**Excerpted data**

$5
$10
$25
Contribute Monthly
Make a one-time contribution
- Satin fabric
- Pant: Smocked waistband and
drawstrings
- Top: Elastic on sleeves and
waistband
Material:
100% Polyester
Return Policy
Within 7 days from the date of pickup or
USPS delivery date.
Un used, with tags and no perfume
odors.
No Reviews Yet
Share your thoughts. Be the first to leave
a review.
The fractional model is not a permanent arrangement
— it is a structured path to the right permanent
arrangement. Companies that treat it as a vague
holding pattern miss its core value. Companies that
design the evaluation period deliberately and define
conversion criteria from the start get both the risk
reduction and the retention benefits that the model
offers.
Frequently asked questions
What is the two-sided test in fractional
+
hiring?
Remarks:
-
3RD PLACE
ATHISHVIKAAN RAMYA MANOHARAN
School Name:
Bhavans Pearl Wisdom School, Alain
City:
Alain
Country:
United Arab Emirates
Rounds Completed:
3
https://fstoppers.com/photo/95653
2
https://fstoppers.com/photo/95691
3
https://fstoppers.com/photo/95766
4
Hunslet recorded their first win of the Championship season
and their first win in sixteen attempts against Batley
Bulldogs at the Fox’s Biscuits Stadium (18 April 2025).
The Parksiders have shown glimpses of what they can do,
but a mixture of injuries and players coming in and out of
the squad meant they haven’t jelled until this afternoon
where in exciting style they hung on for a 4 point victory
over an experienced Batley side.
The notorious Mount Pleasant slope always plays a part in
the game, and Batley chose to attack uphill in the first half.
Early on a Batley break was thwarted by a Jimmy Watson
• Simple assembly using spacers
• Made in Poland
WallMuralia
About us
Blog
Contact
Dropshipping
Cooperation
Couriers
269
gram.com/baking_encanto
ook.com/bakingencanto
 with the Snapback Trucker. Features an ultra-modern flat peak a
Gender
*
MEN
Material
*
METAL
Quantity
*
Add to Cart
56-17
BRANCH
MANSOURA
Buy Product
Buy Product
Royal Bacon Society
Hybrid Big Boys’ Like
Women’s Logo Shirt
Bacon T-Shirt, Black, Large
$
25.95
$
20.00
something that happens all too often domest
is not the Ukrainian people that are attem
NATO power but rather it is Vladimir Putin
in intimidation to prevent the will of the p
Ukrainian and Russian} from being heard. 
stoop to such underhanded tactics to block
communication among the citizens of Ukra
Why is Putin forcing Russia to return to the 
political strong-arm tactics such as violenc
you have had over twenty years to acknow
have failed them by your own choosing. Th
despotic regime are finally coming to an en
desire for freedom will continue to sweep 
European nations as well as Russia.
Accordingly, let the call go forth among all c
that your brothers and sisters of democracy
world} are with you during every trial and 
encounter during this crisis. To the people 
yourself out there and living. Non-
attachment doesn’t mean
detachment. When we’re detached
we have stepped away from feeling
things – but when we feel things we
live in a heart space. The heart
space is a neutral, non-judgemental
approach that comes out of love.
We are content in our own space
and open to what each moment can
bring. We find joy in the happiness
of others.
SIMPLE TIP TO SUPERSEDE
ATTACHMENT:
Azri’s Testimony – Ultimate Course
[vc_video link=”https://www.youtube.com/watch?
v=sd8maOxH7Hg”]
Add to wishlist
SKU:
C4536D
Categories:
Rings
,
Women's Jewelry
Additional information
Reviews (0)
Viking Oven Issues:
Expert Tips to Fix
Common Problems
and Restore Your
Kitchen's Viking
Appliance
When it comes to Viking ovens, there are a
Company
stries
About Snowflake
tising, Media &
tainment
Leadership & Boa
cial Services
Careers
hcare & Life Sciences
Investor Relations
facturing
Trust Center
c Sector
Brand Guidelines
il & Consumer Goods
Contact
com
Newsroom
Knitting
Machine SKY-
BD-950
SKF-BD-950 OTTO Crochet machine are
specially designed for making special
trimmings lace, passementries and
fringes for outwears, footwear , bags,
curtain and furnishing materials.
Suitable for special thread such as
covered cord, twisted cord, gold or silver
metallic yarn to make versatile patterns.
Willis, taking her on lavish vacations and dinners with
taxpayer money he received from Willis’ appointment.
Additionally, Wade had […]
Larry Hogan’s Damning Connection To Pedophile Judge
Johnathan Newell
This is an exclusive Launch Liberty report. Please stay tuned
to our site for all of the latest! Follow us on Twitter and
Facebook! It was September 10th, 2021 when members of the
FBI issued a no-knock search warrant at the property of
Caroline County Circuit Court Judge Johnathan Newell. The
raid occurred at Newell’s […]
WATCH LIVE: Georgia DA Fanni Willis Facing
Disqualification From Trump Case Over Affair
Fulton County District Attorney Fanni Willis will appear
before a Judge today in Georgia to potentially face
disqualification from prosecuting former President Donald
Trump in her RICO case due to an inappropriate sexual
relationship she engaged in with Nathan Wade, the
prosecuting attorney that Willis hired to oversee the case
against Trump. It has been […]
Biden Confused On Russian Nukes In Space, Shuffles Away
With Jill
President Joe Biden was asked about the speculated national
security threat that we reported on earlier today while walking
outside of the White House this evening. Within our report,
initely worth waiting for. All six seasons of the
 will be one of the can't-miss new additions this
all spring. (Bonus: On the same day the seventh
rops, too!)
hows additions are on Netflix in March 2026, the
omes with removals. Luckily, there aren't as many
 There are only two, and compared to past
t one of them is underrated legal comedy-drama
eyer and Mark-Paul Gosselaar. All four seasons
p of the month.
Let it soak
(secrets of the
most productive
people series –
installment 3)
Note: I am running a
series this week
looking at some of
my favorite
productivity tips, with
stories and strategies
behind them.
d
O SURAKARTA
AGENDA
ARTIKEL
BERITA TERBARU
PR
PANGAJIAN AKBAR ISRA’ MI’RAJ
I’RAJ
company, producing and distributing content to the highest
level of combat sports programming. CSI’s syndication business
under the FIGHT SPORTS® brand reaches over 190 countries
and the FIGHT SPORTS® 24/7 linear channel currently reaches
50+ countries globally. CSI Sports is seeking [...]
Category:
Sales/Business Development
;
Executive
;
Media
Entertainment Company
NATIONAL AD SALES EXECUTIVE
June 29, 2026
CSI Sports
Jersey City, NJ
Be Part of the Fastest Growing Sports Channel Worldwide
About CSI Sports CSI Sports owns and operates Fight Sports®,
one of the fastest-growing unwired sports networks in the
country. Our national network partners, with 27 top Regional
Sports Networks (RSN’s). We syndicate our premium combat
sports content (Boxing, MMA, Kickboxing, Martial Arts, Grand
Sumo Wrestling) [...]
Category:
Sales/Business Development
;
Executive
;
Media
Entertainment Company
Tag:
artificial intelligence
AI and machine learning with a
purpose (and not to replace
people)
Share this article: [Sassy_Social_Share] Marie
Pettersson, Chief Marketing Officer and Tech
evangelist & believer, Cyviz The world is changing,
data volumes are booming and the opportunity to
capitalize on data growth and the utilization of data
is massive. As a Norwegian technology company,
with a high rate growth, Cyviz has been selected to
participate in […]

**Work to complete**
Copy the text of every row above line for line, without changing a word.

**Problem solution**
$5
$10
$25
Contribute Monthly
Make a one-time contribution
- Satin fabric
- Pant: Smocked waistband and
drawstrings
- Top: Elastic on sleeves and
waistband
Material:
100% Polyester
Return Policy
Within 7 days from the date of pickup or
USPS delivery date.
Un used, with tags and no perfume
odors.
No Reviews Yet
Share your thoughts. Be the first to leave
a review.
The fractional model is not a permanent arrangement
— it is a structured path to the right permanent
arrangement. Companies that treat it as a vague
holding pattern miss its core value. Companies that
design the evaluation period deliberately and define
conversion criteria from the start get both the risk
reduction and the retention benefits that the model
offers.
Frequently asked questions
What is the two-sided test in fractional
+
hiring?
Remarks:
-
3RD PLACE
ATHISHVIKAAN RAMYA MANOHARAN
School Name:
Bhavans Pearl Wisdom School, Alain
City:
Alain
Country:
United Arab Emirates
Rounds Completed:
3
https://fstoppers.com/photo/95653
2
https://fstoppers.com/photo/95691
3
https://fstoppers.com/photo/95766
4
Hunslet recorded their first win of the Championship season
and their first win in sixteen attempts against Batley
Bulldogs at the Fox’s Biscuits Stadium (18 April 2025).
The Parksiders have shown glimpses of what they can do,
but a mixture of injuries and players coming in and out of
the squad meant they haven’t jelled until this afternoon
where in exciting style they hung on for a 4 point victory
over an experienced Batley side.
The notorious Mount Pleasant slope always plays a part in
the game, and Batley chose to attack uphill in the first half.
Early on a Batley break was thwarted by a Jimmy Watson
• Simple assembly using spacers
• Made in Poland
WallMuralia
About us
Blog
Contact
Dropshipping
Cooperation
Couriers
269
gram.com/baking_encanto
ook.com/bakingencanto
 with the Snapback Trucker. Features an ultra-modern flat peak a
Gender
*
MEN
Material
*
METAL
Quantity
*
Add to Cart
56-17
BRANCH
MANSOURA
Buy Product
Buy Product
Royal Bacon Society
Hybrid Big Boys’ Like
Women’s Logo Shirt
Bacon T-Shirt, Black, Large
$
25.95
$
20.00
something that happens all too often domest
is not the Ukrainian people that are attem
NATO power but rather it is Vladimir Putin
in intimidation to prevent the will of the p
Ukrainian and Russian} from being heard. 
stoop to such underhanded tactics to block
communication among the citizens of Ukra
Why is Putin forcing Russia to return to the 
political strong-arm tactics such as violenc
you have had over twenty years to acknow
have failed them by your own choosing. Th
despotic regime are finally coming to an en
desire for freedom will continue to sweep 
European nations as well as Russia.
Accordingly, let the call go forth among all c
that your brothers and sisters of democracy
world} are with you during every trial and 
encounter during this crisis. To the people 
yourself out there and living. Non-
attachment doesn’t mean
detachment. When we’re detached
we have stepped away from feeling
things – but when we feel things we
live in a heart space. The heart
space is a neutral, non-judgemental
approach that comes out of love.
We are content in our own space
and open to what each moment can
bring. We find joy in the happiness
of others.
SIMPLE TIP TO SUPERSEDE
ATTACHMENT:
Azri’s Testimony – Ultimate Course
[vc_video link=”https://www.youtube.com/watch?
v=sd8maOxH7Hg”]
Add to wishlist
SKU:
C4536D
Categories:
Rings
,
Women's Jewelry
Additional information
Reviews (0)
Viking Oven Issues:
Expert Tips to Fix
Common Problems
and Restore Your
Kitchen's Viking
Appliance
When it comes to Viking ovens, there are a
Company
stries
About Snowflake
tising, Media &
tainment
Leadership & Boa
cial Services
Careers
hcare & Life Sciences
Investor Relations
facturing
Trust Center
c Sector
Brand Guidelines
il & Consumer Goods
Contact
com
Newsroom
Knitting
Machine SKY-
BD-950
SKF-BD-950 OTTO Crochet machine are
specially designed for making special
trimmings lace, passementries and
fringes for outwears, footwear , bags,
curtain and furnishing materials.
Suitable for special thread such as
covered cord, twisted cord, gold or silver
metallic yarn to make versatile patterns.
Willis, taking her on lavish vacations and dinners with
taxpayer money he received from Willis’ appointment.
Additionally, Wade had […]
Larry Hogan’s Damning Connection To Pedophile Judge
Johnathan Newell
This is an exclusive Launch Liberty report. Please stay tuned
to our site for all of the latest! Follow us on Twitter and
Facebook! It was September 10th, 2021 when members of the
FBI issued a no-knock search warrant at the property of
Caroline County Circuit Court Judge Johnathan Newell. The
raid occurred at Newell’s […]
WATCH LIVE: Georgia DA Fanni Willis Facing
Disqualification From Trump Case Over Affair
Fulton County District Attorney Fanni Willis will appear
before a Judge today in Georgia to potentially face
disqualification from prosecuting former President Donald
Trump in her RICO case due to an inappropriate sexual
relationship she engaged in with Nathan Wade, the
prosecuting attorney that Willis hired to oversee the case
against Trump. It has been […]
Biden Confused On Russian Nukes In Space, Shuffles Away
With Jill
President Joe Biden was asked about the speculated national
security threat that we reported on earlier today while walking
outside of the White House this evening. Within our report,
initely worth waiting for. All six seasons of the
 will be one of the can't-miss new additions this
all spring. (Bonus: On the same day the seventh
rops, too!)
hows additions are on Netflix in March 2026, the
omes with removals. Luckily, there aren't as many
 There are only two, and compared to past
t one of them is underrated legal comedy-drama
eyer and Mark-Paul Gosselaar. All four seasons
p of the month.
Let it soak
(secrets of the
most productive
people series –
installment 3)
Note: I am running a
series this week
looking at some of
my favorite
productivity tips, with
stories and strategies
behind them.
d
O SURAKARTA
AGENDA
ARTIKEL
BERITA TERBARU
PR
PANGAJIAN AKBAR ISRA’ MI’RAJ
I’RAJ
company, producing and distributing content to the highest
level of combat sports programming. CSI’s syndication business
under the FIGHT SPORTS® brand reaches over 190 countries
and the FIGHT SPORTS® 24/7 linear channel currently reaches
50+ countries globally. CSI Sports is seeking [...]
Category:
Sales/Business Development
;
Executive
;
Media
Entertainment Company
NATIONAL AD SALES EXECUTIVE
June 29, 2026
CSI Sports
Jersey City, NJ
Be Part of the Fastest Growing Sports Channel Worldwide
About CSI Sports CSI Sports owns and operates Fight Sports®,
one of the fastest-growing unwired sports networks in the
country. Our national network partners, with 27 top Regional
Sports Networks (RSN’s). We syndicate our premium combat
sports content (Boxing, MMA, Kickboxing, Martial Arts, Grand
Sumo Wrestling) [...]
Category:
Sales/Business Development
;
Executive
;
Media
Entertainment Company
Tag:
artificial intelligence
AI and machine learning with a
purpose (and not to replace
people)
Share this article: [Sassy_Social_Share] Marie
Pettersson, Chief Marketing Officer and Tech
evangelist & believer, Cyviz The world is changing,
data volumes are booming and the opportunity to
capitalize on data growth and the utilization of data
is massive. As a Norwegian technology company,
with a high rate growth, Cyviz has been selected to
participate in […]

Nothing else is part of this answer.